Problem to work on: Among the entries, which lines carry the string "size"? Copy every one.

Records supplied:
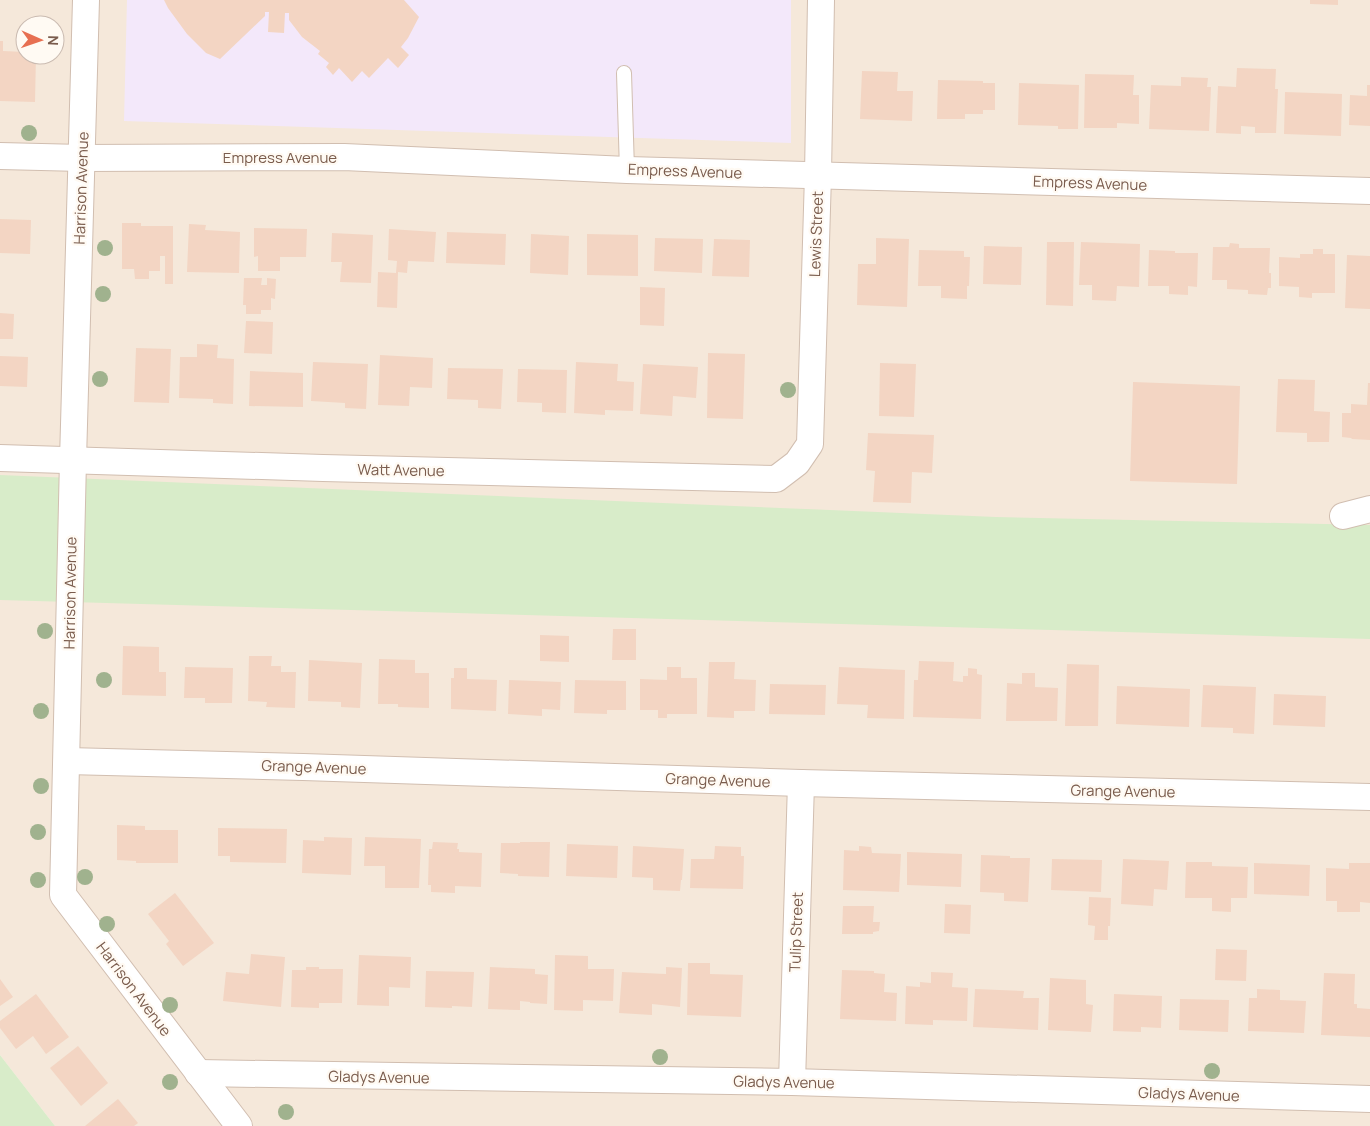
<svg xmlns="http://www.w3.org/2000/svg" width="1370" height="1126" viewBox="0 0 1370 1126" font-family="Manrope,sans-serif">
<rect width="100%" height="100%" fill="#fdf6ec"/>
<path fill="#f5e8da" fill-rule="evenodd" d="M0,0h1370v1126h-1315l-55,-71zM25,25h30v30h-30z"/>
<polygon fill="#f3e8fa" points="127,0 791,0 791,143 124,121"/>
<g fill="#d8ecc9">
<polygon points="0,475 996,517 1370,525 1370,639 0,600"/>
<polygon points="0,1055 55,1126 0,1126"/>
</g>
<g fill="#f3d5c3">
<polygon points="164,0 404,0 419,17 408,38 401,47 409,55 398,68 388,58 369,78 362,71 352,82 339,68 333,75 326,67 329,63 318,54 320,51 302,37 289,20 289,13 285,13 284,33 268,32 269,12 265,12 265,16 220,59 206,53 187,34 168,8"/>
<polygon points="1310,0 1338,0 1338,5 1310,4"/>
<polygon points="0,41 3,41 3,51 25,52 25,55 36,55 35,102 0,101"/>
<polygon points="1237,68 1276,69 1275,89 1278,89 1276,133 1255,133 1255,127 1241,126 1241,134 1216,133 1218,86 1236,87"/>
<polygon points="862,71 898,72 897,91 913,91 912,121 860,119"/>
<polygon points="1085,74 1134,75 1133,95 1139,95 1139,124 1117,123 1117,128 1084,128"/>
<polygon points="1181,77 1208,78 1207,87 1211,87 1209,131 1149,129 1151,85 1181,86"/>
<polygon points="938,80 983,81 983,83 995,83 995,110 983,110 983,114 965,114 965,119 937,119"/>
<polygon points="1019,83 1079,85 1078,129 1058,129 1058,126 1018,125"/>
<polygon points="1367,85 1370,85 1370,126 1349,125 1350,95 1367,96"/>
<polygon points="1285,92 1342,94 1341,136 1284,134"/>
<polygon points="0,219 31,220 30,254 0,253"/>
<polygon points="122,223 141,223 141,226 173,226 173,284 165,284 165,256 160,256 160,271 149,271 149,279 135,279 134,269 122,269"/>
<polygon points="189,224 206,225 205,230 240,232 239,273 187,272"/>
<polygon points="254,228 307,229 306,257 280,257 280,271 258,271 258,256 254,257"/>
<polygon points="389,229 436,232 434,262 408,261 407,273 398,272 397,308 377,307 378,272 396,273 397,261 388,260"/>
<polygon points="447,232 506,234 505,265 446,263"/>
<polygon points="332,233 373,235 371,283 340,282 342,262 331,262"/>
<polygon points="531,234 569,236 568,275 530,273"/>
<polygon points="587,234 638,235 638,276 587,275"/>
<polygon points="655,238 703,239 702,273 654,271"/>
<polygon points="876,238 909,239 907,307 857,305 858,264 876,264"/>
<polygon points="714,239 750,240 749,277 712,276"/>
<polygon points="1047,242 1074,242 1073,306 1046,305"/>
<polygon points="1081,242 1140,244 1139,287 1117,286 1116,301 1092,300 1092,285 1079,285"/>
<polygon points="1230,243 1239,244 1239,248 1270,248 1269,273 1271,273 1271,288 1268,288 1267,295 1248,294 1248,290 1227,289 1227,280 1212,280 1213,247 1229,247"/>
<polygon points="984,246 1022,247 1021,285 983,284"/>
<polygon points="1313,249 1323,249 1323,254 1335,254 1335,293 1312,293 1312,298 1299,297 1299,287 1279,286 1279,257 1300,258 1300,254 1313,254"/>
<polygon points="919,250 964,251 964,257 970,257 969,286 967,286 967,299 941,298 941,286 918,286"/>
<polygon points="1149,250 1175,251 1175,253 1198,253 1197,287 1188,286 1188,295 1169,294 1169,286 1148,286"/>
<polygon points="1347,255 1370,256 1370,309 1345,308"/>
<polygon points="244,278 262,278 261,285 267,285 267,278 276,279 275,299 271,298 271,310 261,310 261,314 246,314 246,305 243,305"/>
<polygon points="640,287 665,288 664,326 640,325"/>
<polygon points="0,313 14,314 13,339 0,339"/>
<polygon points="246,321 273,322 272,354 244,353"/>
<polygon points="197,344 218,345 217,358 234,359 233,404 213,403 213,399 179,398 180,357 197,357"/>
<polygon points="136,348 171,349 169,403 134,402"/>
<polygon points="708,353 745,354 743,419 707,418"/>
<polygon points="380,355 433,358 432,388 410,387 409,406 378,405"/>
<polygon points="0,356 28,357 27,387 0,386"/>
<polygon points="313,362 368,364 366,409 345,408 345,403 311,401"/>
<polygon points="576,362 618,364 617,381 634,382 633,411 605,410 605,415 574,413"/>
<polygon points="880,363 916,364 914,417 879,416"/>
<polygon points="643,364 698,367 696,398 673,396 672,416 640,414"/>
<polygon points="448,368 503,369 501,409 478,408 478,400 447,399"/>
<polygon points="518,369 567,370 566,413 542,412 542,403 517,402"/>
<polygon points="250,371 303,373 303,407 249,406"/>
<polygon points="1278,379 1315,380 1314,411 1330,412 1329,442 1307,442 1307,433 1276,432"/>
<polygon points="1133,382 1240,386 1237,484 1130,481"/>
<polygon points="1368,383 1370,383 1370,440 1352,439 1351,438 1342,437 1342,413 1351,413 1351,404 1367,405"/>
<polygon points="868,433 934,435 932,473 912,472 911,503 873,502 875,471 866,470"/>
<polygon points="613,629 636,629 636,660 612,660"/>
<polygon points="540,635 569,636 569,662 540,661"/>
<polygon points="123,646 159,647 159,672 166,672 166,696 122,695"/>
<polygon points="249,656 272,656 271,666 281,666 281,672 296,672 295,708 266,707 267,702 248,701"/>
<polygon points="379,659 415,660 415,673 429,673 429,708 398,707 398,704 378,704"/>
<polygon points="309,660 362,663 360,708 341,707 341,702 308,701"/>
<polygon points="919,661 954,662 953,681 963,682 963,676 968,676 968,668 977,669 977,674 982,675 981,719 913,717 914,680 918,680"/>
<polygon points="709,662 735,662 734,679 756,680 755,711 734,711 734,718 707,717"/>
<polygon points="1067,664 1099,665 1098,726 1065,726"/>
<polygon points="185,667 233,668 232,703 205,703 205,698 184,698"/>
<polygon points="667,667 681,667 681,678 697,678 697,714 667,714 667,718 658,718 658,710 640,710 640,679 667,680"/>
<polygon points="839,667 905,670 904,719 867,718 868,705 837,704"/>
<polygon points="454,668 467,668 467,679 497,680 496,711 451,709 451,678 454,678"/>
<polygon points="1022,673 1035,673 1035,687 1058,688 1057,721 1006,721 1007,683 1022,684"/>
<polygon points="509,680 561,682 560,710 542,709 542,716 508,714"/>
<polygon points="575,680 626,681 626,710 607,710 607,714 574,713"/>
<polygon points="770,684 826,685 825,715 769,714"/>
<polygon points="1203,685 1256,687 1254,734 1233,733 1233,728 1201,727"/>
<polygon points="1117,686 1190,689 1189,727 1116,724"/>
<polygon points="1274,694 1326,696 1325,727 1273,725"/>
<polygon points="117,825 145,826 145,830 178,830 178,863 136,863 136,861 117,860"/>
<polygon points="218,828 287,829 286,863 230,862 230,856 218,856"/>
<polygon points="324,837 352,838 351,875 302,873 303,840 324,841"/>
<polygon points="365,837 421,839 419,888 385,888 385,866 364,866"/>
<polygon points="433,842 458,843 457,849 459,849 459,852 482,853 481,887 455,886 455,893 431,892 431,885 428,885 429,849 432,849"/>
<polygon points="520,842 550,842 549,877 518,876 518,874 500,873 501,843 520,843"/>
<polygon points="567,844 618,846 617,878 566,876"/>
<polygon points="633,846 684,849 682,880 681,880 680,891 653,890 653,878 632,877"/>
<polygon points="715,846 741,847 741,856 744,856 743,889 690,888 691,859 714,859"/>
<polygon points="859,846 871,847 872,853 901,854 899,892 843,890 844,850 859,851"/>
<polygon points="907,852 962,854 961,887 907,885"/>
<polygon points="981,855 1010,856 1010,858 1030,858 1028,902 1004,901 1004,893 980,892"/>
<polygon points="1052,859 1102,860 1101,892 1051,890"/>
<polygon points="1123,859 1169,861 1167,890 1154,889 1153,906 1121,904"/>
<polygon points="1186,862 1212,862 1212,866 1248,867 1247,898 1231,898 1231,912 1212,911 1212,898 1185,898"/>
<polygon points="1254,863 1310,865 1309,896 1254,894"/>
<polygon points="1349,863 1370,863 1370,903 1360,902 1360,912 1337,912 1337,901 1326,901 1326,868 1349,869"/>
<polygon points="175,893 214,943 183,966 166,944 169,941 148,914"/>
<polygon points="1089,897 1111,898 1110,926 1108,926 1108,940 1094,940 1095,926 1088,925"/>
<polygon points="945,904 971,905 970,934 944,933"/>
<polygon points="843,906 874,906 873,922 880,922 879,931 873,932 873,934 842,934"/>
<polygon points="1216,949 1247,950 1246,981 1215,980"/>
<polygon points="251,954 285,957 281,1007 223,1001 226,972 249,974"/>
<polygon points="359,955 411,957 410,988 389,987 389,1006 357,1005"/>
<polygon points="555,955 588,956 588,969 614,969 613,1001 583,1000 583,1011 554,1010"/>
<polygon points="688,963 710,963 710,974 743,975 741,1017 687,1015"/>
<polygon points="306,967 319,967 319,969 343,969 342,1003 319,1003 319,1008 291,1007 292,970 306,970"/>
<polygon points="490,967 535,969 535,974 548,975 547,1004 530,1003 530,1002 520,1001 520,1010 488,1009"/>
<polygon points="666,967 682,968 680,1007 652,1004 652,1015 619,1013 622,972 666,974"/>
<polygon points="842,970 874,971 874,973 885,974 884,992 897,993 896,1021 840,1019"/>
<polygon points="426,971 474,972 472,1007 452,1006 452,1008 425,1007"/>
<polygon points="931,972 953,973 952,987 968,988 967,1021 933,1020 933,1025 905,1024 906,986 920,987 920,982 931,983"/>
<polygon points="1324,973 1355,974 1354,1004 1357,1004 1357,1008 1370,1009 1370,1037 1321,1035"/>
<polygon points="1050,978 1086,980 1086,1004 1093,1005 1091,1032 1048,1030"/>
<polygon points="0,979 13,997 0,1006"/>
<polygon points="975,989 1024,991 1023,998 1039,998 1038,1030 973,1027"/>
<polygon points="1257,989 1280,990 1280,1000 1306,1001 1304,1033 1248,1031 1249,998 1257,998"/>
<polygon points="36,994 69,1037 46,1054 33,1036 16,1049 0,1028 0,1021"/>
<polygon points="1114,994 1162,996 1161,1028 1141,1027 1141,1032 1113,1031"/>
<polygon points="1180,999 1229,1000 1228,1032 1179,1030"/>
<polygon points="78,1046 108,1083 81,1106 50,1068"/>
<polygon points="118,1099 138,1123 134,1126 85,1126"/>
</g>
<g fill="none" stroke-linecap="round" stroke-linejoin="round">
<g stroke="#d1beb0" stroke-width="16">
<polyline id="lane" points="624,73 627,170"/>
</g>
<g stroke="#d1beb0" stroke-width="28">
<g id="street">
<polyline points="86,0 73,460 63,895 239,1126"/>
<polyline points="0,156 82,158 344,157 627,170 1370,191"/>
<polyline points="0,458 323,468 776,479 797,463 810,444 818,175 821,0"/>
<polyline points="1343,516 1370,509"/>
<polyline points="67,761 303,767 801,783 1370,797"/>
<polyline points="198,1073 792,1082 1370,1099"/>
<polyline points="792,1082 801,783"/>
</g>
</g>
<use href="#lane" stroke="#fff" stroke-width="14"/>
<use href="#street" stroke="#fff" stroke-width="26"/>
</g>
<g fill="#a0b28e">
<circle cx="29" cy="133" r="8"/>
<circle cx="105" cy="248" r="8"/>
<circle cx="103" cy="294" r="8"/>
<circle cx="100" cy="379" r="8"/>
<circle cx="788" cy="390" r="8"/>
<circle cx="45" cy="631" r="8"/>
<circle cx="104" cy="680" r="8"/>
<circle cx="41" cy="711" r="8"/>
<circle cx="41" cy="786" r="8"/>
<circle cx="38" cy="832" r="8"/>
<circle cx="85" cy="877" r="8"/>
<circle cx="38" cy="880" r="8"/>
<circle cx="107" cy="924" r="8"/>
<circle cx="170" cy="1005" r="8"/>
<circle cx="660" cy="1057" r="8"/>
<circle cx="1212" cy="1071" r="8"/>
<circle cx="170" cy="1082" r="8"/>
<circle cx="286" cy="1112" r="8"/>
</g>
<g text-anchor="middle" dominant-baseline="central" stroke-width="4.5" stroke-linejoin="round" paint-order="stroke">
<g font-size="15" fill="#7a5c4d" stroke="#fffaf3">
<text x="280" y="157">Empress Avenue</text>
<text transform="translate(685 171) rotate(2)">Empress Avenue</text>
<text transform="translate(1090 183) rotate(2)">Empress Avenue</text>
<text transform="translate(81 188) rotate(-88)">Harrison Avenue</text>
<text transform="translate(816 234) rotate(-88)">Lewis Street</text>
<text transform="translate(401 470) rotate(1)">Watt Avenue</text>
<text transform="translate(70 593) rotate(-89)">Harrison Avenue</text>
<text transform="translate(314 767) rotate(2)">Grange Avenue</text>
<text transform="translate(718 780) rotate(2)">Grange Avenue</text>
<text transform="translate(1123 791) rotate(1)">Grange Avenue</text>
<text transform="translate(796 932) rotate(-88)">Tulip Street</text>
<text transform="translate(134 989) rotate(53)">Harrison Avenue</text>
<text transform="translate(379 1077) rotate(1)">Gladys Avenue</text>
<text transform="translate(784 1082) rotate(1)">Gladys Avenue</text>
<text transform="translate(1189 1094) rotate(2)">Gladys Avenue</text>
</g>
</g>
<g transform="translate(40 40) rotate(92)"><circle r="24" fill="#fffaf3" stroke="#cabbb1"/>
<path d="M0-4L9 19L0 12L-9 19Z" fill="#e76f51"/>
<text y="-8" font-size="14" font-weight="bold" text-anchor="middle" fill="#7a5c4d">N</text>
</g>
</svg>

Response to this exercise:
<g font-size="15" fill="#7a5c4d" stroke="#fffaf3">
<text y="-8" font-size="14" font-weight="bold" text-anchor="middle" fill="#7a5c4d">N</text>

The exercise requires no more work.